--- Source passage ---
- - -
By Rep. Mark Finchem

HB2002 is a response to calls from parents and teachers to end political activism in the K-12 classroom. Parents expect teachers to teach, not to indoctrinate. There is a teachable moment here.

Contrary to what leftist political pundits and apologists for injecting politics everywhere assert, we employ teachers to inspire curiosity in science, and to foster competency in reading, mathematics and writing, not to promote ideological obedience. In essence there is an agency relationship created in the employment relationship. The claim that HB2002, pre-filed for the 2019 Legislative session, silences the First Amendment right of teacher free speech is a false claim, fabricated for headlines. The claim is unfounded, and actually runs counter to the 2015 9th Circuit Court of Appeals ruling in Arce V. Douglas.

In Arce, Judge Wallace Tashima ruled, “state limitations on school curricula that restrict a student’s access to materials otherwise available may be upheld only where they are reasonably related to legitimate pedagogical concerns—especially in a context such as this, where the local school board has already determined that the material at issue adds value to its local school curriculum. Granting wider discretion has the potential to substantially hinder a student’s ability to develop the individualized insight and experience needed to meaningfully exercise her rights of speech, press, and political freedom. Pico, 457 U.S. at 867,” (Tashima, 2015, Pg. 27, Pa.1). In short, teachers are not permitted to evangelize their personal political positions, but must teach narrowly to the approved curriculum.

I respect teachers and the teaching profession. Teachers play a critical role in our society; they are often trusted advisors, mentors and influencers of the next generation of leaders, and society at large. It is shocking that individuals occupying positions of trust in the eyes of parents and our children, object to standards of professional conduct. Professionals including attorneys, accountants, realtors, architects and even journalists subscribe to their respective Codes of Ethics. It sets these vocations aside as professions. As professionals, teachers should follow the lead of most other professions and embrace a code of ethics.

Over the last two years, hundreds of parents have demanded relief from political activities in Arizona K-12 classrooms, and the bullying that goes with resistance. Since the introduction of HB2002, many teachers have expressed support for the call to end what they [emphasis added] call, “political indoctrination” in the K-12 classroom. The most common statement recorded from teachers is unnerving: “Finally someone is taking action.”

Professions adopt Codes of Ethics, to promote credibility for their practitioners. Such a “Code” is significant as an acknowledgement that the professionals in their ranks conduct themselves in such a way as to elevate the work they do beyond a task. A code of conduct that governs the work that one will do, how they will do it, and the line that one will not cross in the course of exercising their craft, is what defines value.
- - -
Extracted records:

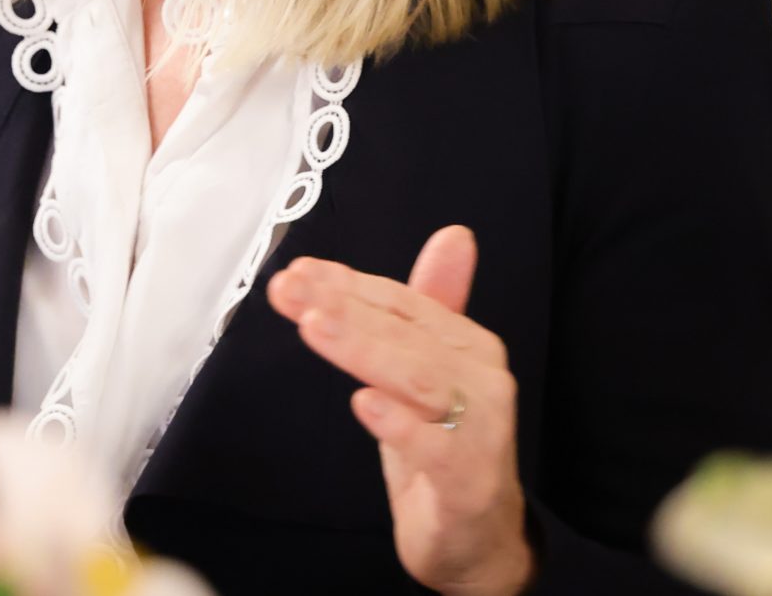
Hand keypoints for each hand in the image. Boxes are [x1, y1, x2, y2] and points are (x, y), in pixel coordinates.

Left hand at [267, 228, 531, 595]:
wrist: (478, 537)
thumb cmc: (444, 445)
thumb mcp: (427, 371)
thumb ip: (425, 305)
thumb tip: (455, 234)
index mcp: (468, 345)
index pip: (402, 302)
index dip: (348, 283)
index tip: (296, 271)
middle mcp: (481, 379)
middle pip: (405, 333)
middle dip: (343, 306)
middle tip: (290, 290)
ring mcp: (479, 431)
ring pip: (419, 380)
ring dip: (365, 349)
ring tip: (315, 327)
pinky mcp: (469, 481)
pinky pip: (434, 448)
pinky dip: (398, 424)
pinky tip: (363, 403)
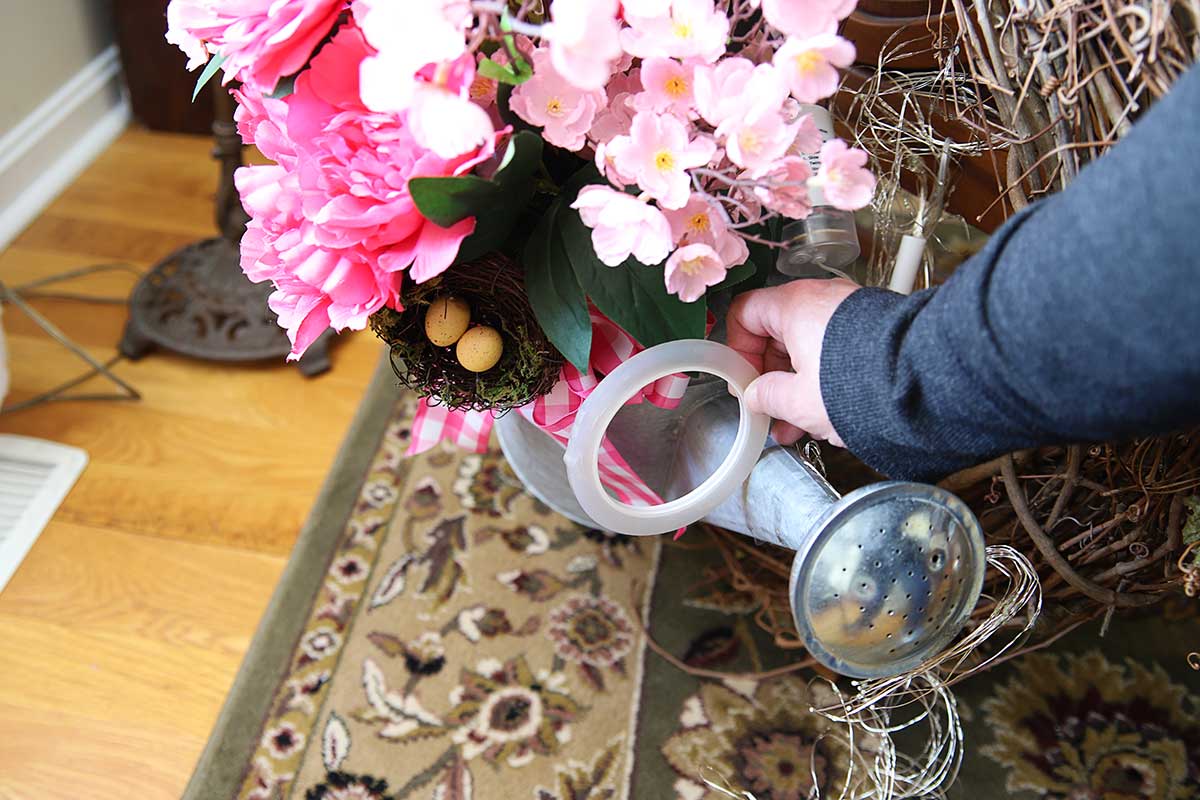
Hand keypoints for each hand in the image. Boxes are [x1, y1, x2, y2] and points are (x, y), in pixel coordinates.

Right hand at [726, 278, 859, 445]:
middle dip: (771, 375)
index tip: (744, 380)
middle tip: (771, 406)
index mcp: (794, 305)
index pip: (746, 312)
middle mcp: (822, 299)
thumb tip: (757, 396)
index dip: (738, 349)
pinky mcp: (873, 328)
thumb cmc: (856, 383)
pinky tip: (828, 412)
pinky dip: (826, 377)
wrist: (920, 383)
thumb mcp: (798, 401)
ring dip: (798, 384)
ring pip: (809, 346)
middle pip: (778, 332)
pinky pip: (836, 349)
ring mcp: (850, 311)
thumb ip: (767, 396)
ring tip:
- - -
--- Exercise brief ---
Using the piece on HB2002, decide whether each statement below agrees with it, answering yes or no and quoting the words that settle it:
1. HB2002 was pre-filed for the 2019 Legislative session.
2. Parents have been demanding relief from political activities in Arizona K-12 classrooms for the last five years.
3. Since HB2002 was introduced, many teachers have voiced support for ending what they call "political indoctrination."

--- The completed task ---
1. Yes: "HB2002, pre-filed for the 2019 Legislative session"
2. No: "Over the last two years, hundreds of parents have demanded relief from political activities in Arizona K-12 classrooms"
3. Yes: "Since the introduction of HB2002, many teachers have expressed support for the call to end what they [emphasis added] call, "political indoctrination" in the K-12 classroom."